Written task
Rewrite the rows from the line that has "Hubungi kami" through the line that has "representatives. We wo", putting "Jump to" in place of every "Skip to" and changing nothing else.

Provided information
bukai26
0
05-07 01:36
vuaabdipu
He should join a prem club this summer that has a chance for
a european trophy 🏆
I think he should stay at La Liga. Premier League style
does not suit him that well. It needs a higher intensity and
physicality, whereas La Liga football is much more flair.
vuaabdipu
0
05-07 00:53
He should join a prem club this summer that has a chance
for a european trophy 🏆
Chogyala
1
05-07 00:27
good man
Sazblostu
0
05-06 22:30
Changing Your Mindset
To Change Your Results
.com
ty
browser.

---

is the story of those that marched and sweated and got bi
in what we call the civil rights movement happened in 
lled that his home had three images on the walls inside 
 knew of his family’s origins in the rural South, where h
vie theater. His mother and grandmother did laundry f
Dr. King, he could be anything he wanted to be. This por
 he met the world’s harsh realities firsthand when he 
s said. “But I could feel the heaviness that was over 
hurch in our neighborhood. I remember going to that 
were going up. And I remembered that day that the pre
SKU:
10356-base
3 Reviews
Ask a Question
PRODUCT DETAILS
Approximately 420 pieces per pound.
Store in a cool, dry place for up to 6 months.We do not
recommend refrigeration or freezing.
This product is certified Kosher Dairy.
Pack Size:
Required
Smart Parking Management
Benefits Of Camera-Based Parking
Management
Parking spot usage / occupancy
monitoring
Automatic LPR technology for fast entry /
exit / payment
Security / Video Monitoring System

--

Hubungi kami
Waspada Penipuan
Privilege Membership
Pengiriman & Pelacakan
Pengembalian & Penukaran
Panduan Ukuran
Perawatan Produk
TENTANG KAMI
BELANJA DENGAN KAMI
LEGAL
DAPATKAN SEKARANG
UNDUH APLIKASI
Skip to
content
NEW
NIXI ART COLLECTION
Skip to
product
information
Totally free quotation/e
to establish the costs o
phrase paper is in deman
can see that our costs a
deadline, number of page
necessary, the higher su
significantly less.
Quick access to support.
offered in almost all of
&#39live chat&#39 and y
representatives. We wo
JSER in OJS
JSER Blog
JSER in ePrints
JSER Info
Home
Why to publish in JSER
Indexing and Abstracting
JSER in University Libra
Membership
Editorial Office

Solution
Hubungi kami
Waspada Penipuan
Privilege Membership
Pengiriman & Pelacakan
Pengembalian & Penukaran
Panduan Ukuran
Perawatan Produk
TENTANG KAMI
BELANJA DENGAN KAMI
LEGAL
DAPATKAN SEKARANG
UNDUH APLIKASI
Jump to
content
NEW
NIXI ART COLLECTION
Jump to
product
information
Totally free quotation/e
to establish the costs o
phrase paper is in deman
can see that our costs a
deadline, number of page
necessary, the higher su
significantly less.
Quick access to support.
offered in almost all of
&#39live chat&#39 and y
representatives. We wo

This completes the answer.